TASKS:
1. Translate this sentence from the market update into Spanish: "Robust US economic data and risk aversion supported the Greenback."
2. Please reproduce the part of the market update starting at "Next week, the" and ending at "also be important.".

Next week, the Federal Reserve (Fed) will announce its monetary policy decision. Market expectations suggest no change in policy despite the robust economy and tight labor market, as inflation slows but remains above target. In terms of economic data, the focus will be on employment figures, including the ADP Private Employment report on Wednesday, Jobless Claims on Thursday, and Nonfarm Payrolls on Friday. The Employment Cost Index, scheduled for release on Tuesday, one day before the FOMC decision, will also be important.
Despite declining Treasury yields, the DXY posted weekly gains. Robust US economic data and risk aversion supported the Greenback. Major Wall Street indices recorded their lowest weekly closes in months due to corporate results, geopolitical risks, expectations of higher interest rates for a longer period, and a gloomy global economic outlook
The European Central Bank (ECB) kept interest rates steady, and market consensus suggests they are done with rate hikes. The ECB ended a streak of ten consecutive rate hikes as inflation slowed down and amid increasing economic uncertainty with the Eurozone on the brink of recession.

Stored data entries:
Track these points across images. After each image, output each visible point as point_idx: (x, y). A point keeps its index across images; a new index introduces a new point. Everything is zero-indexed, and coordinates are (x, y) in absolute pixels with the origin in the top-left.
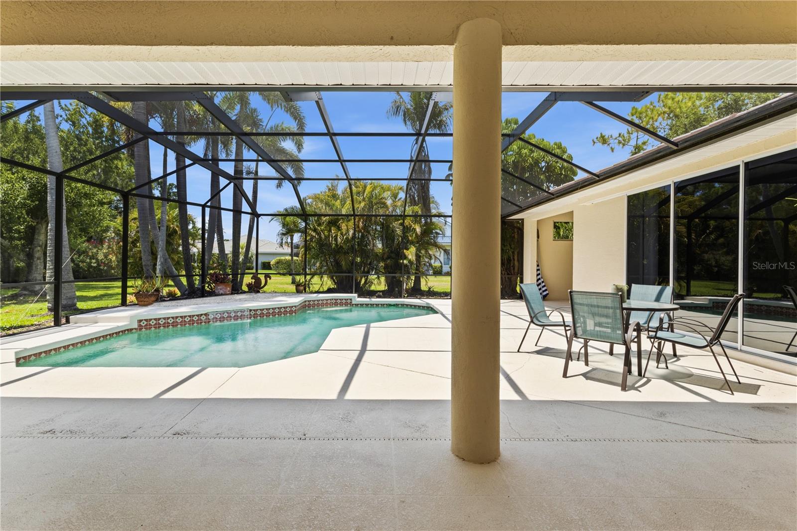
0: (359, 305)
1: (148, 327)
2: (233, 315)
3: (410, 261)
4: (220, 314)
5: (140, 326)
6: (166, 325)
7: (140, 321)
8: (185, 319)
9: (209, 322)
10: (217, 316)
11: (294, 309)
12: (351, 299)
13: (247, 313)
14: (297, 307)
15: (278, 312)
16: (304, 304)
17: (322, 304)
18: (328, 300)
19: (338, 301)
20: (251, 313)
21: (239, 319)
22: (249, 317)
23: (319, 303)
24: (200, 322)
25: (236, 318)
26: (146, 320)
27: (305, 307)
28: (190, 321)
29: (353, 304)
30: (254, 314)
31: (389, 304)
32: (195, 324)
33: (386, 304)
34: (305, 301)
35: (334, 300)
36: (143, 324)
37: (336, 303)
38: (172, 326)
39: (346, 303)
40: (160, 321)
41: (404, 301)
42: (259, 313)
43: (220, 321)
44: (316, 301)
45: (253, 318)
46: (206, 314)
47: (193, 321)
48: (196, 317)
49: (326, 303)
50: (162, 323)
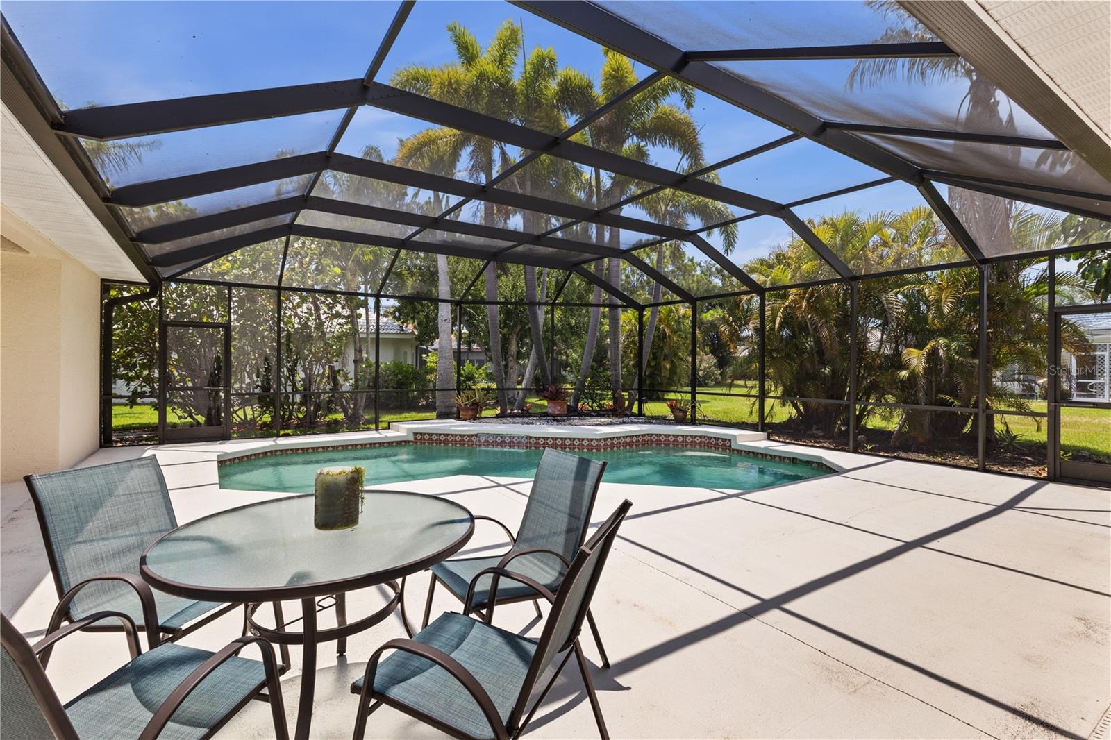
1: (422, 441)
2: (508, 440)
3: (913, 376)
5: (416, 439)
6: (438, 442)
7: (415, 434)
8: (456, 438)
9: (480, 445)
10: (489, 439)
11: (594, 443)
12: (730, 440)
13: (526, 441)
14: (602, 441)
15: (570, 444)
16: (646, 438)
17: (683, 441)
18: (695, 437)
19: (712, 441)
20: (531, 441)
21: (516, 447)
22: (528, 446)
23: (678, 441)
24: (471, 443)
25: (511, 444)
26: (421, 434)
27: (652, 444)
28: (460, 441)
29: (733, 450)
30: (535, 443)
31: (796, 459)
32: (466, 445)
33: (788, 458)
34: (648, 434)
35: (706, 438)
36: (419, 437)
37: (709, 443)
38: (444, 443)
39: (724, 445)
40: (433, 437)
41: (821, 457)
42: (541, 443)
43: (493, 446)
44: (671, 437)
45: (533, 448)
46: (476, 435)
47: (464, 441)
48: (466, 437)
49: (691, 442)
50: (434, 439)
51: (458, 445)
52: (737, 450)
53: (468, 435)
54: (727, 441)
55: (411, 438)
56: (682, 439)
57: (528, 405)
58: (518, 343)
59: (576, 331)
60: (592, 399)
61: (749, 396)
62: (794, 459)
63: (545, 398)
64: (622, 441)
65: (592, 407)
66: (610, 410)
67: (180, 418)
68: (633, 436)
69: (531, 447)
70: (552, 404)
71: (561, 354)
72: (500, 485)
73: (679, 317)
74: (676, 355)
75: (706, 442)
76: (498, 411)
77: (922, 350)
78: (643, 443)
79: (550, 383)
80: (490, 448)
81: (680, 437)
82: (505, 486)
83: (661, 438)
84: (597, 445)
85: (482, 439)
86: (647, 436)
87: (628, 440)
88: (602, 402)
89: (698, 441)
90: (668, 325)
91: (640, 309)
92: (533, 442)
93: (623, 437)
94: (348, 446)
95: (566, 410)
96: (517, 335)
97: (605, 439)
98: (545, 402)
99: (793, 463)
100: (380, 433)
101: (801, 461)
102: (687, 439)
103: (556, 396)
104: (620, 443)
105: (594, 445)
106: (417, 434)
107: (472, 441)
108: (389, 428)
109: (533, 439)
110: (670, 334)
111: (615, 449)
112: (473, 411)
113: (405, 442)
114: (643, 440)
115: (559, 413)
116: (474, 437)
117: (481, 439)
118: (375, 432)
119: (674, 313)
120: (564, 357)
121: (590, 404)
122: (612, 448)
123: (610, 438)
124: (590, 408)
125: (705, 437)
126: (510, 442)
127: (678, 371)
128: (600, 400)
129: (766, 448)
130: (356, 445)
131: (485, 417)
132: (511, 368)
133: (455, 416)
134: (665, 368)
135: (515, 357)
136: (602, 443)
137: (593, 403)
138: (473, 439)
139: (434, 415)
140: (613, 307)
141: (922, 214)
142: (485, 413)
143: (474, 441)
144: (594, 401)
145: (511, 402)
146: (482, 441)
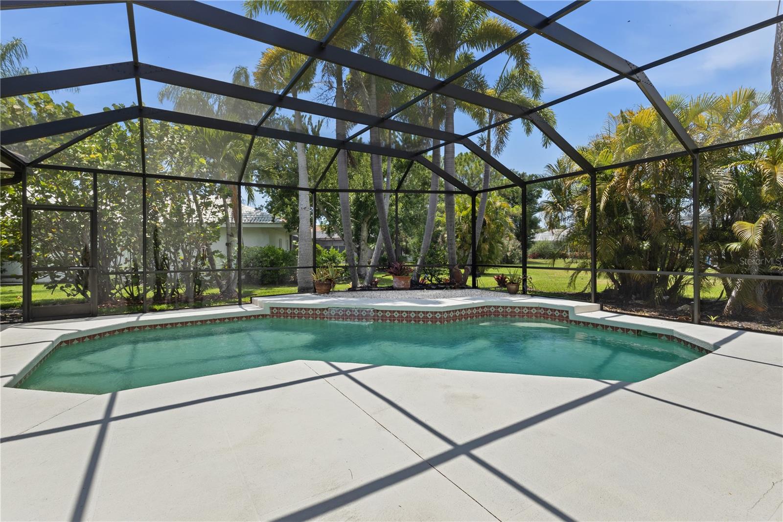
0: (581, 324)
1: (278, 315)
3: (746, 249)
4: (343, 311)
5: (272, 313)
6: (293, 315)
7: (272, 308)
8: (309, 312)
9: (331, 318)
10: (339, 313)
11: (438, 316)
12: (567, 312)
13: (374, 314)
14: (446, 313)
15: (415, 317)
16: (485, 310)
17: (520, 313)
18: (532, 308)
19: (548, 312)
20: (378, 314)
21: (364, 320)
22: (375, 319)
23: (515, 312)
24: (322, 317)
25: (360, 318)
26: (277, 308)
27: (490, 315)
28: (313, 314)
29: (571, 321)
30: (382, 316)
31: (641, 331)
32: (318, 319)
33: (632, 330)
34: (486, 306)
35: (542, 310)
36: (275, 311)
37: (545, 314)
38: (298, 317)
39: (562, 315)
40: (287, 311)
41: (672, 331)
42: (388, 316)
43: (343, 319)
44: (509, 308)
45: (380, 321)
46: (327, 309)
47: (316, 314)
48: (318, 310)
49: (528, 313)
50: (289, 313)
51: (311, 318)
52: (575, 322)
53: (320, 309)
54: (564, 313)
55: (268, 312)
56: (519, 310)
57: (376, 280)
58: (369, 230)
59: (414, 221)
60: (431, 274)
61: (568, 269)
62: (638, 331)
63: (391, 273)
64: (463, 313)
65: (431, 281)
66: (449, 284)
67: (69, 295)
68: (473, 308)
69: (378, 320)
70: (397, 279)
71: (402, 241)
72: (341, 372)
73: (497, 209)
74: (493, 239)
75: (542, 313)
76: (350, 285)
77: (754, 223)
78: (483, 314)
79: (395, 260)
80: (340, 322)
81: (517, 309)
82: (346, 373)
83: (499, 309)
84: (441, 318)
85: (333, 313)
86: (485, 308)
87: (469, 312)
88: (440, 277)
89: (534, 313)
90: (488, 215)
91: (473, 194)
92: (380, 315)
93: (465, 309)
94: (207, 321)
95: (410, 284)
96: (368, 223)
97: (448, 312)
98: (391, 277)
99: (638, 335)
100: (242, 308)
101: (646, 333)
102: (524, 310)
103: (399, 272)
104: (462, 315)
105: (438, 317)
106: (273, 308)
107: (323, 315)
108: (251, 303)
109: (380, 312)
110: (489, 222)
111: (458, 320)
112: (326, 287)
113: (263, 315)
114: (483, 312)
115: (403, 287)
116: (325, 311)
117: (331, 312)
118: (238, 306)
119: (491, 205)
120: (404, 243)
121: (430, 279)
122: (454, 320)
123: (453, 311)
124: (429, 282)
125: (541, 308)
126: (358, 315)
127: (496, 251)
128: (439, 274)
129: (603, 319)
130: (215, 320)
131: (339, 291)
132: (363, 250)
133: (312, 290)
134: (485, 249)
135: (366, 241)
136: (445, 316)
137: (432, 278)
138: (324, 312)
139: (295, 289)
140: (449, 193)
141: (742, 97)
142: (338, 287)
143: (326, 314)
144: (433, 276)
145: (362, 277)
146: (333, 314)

...

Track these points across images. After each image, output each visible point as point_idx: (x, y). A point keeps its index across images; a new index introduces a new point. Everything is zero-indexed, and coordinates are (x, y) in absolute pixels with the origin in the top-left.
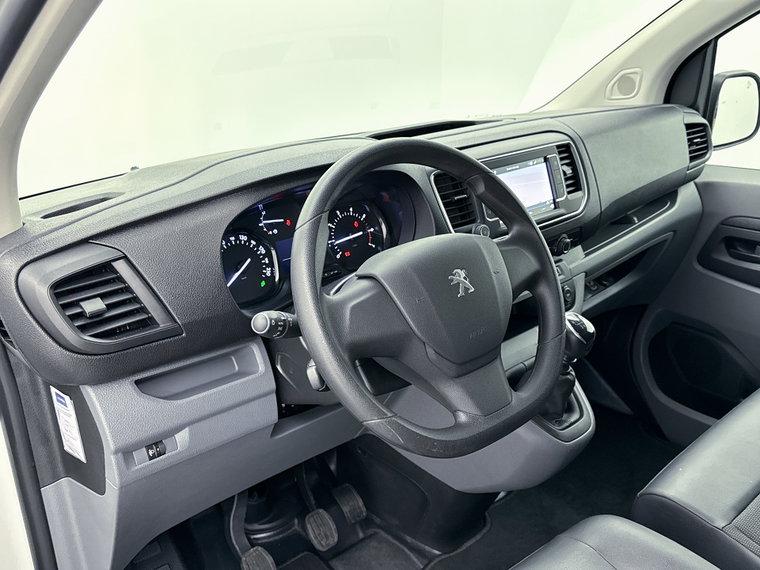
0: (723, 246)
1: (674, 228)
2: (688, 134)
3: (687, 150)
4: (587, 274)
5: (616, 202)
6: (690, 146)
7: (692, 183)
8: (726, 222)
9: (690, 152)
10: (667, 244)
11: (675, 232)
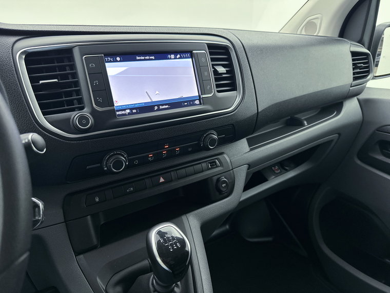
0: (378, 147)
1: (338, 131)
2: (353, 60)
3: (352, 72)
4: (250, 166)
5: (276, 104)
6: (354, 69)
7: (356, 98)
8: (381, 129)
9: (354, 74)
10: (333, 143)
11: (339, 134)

RESPONSES BY ITEM NUMBER:
1. Los sólidos datos económicos de EE. UU. y la aversión al riesgo respaldaron al dólar estadounidense.

2.
Next week, the Federal Reserve (Fed) will announce its monetary policy decision. Market expectations suggest no change in policy despite the robust economy and tight labor market, as inflation slows but remains above target. In terms of economic data, the focus will be on employment figures, including the ADP Private Employment report on Wednesday, Jobless Claims on Thursday, and Nonfarm Payrolls on Friday. The Employment Cost Index, scheduled for release on Tuesday, one day before the FOMC decision, will also be important.